Research Paper Volume 5, Issue 4 pp 234—269
Macromitophagy is a longevity assurance process that in chronologically aging yeast limited in calorie supply sustains functional mitochondria and maintains cellular lipid homeostasis
- 1 Department of Biology, Concordia University, Montreal, Quebec H4B 1R6, Canada
- 2 Department of Anatomy and Cell Biology, McGill University, Montreal, Quebec H3A 2B2, Canada
- 3 Department of Chemistry and Chemical Engineering, Royal Military College of Canada, Kingston, Ontario K7K 7B4, Canada
received: December 17, 2012 ; accepted: March 26, 2013 ; published: March 30, 2013 ;https://doi.org/10.18632/aging.100547
How to Cite
Macromitophagy controls mitochondrial quality and quantity. It involves the sequestration of dysfunctional or excessive mitochondria within double-membrane autophagosomes, which then fuse with the vacuole/lysosome to deliver these mitochondria for degradation. To investigate a physiological role of macromitophagy in yeast, we examined how the atg32Δ-dependent mutational block of this process influences the chronological lifespan of cells grown in a nutrient-rich medium containing low (0.2%) concentration of glucose. Under these longevity-extending conditions of caloric restriction (CR) yeast cells are not starving. We also assessed a role of macromitophagy in lifespan extension by lithocholic acid (LCA), a bile acid that prolongs yeast longevity under CR conditions.
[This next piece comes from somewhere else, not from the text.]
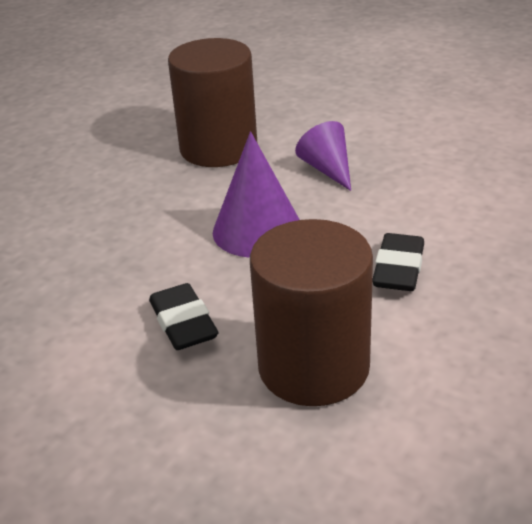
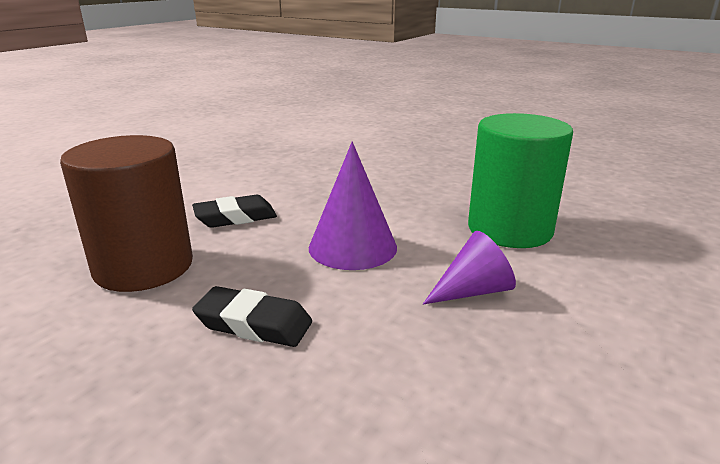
camera: 90 degrees right, 10 degrees down
brown cylinder [168,38,257,167] -> green cylinder [468,113,573,248]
Our findings imply that macromitophagy is a longevity assurance process underlying the synergistic beneficial effects of CR and LCA on yeast lifespan. Our analysis of how the atg32Δ mutation influences mitochondrial morphology, composition and function revealed that macromitophagy is required to maintain a network of healthy mitochondria. Our comparative analysis of the membrane lipidomes of organelles purified from wild-type and atg32Δ cells revealed that macromitophagy is required for maintaining cellular lipid homeostasis. We concluded that macromitophagy defines yeast longevity by modulating vital cellular processes inside and outside of mitochondria.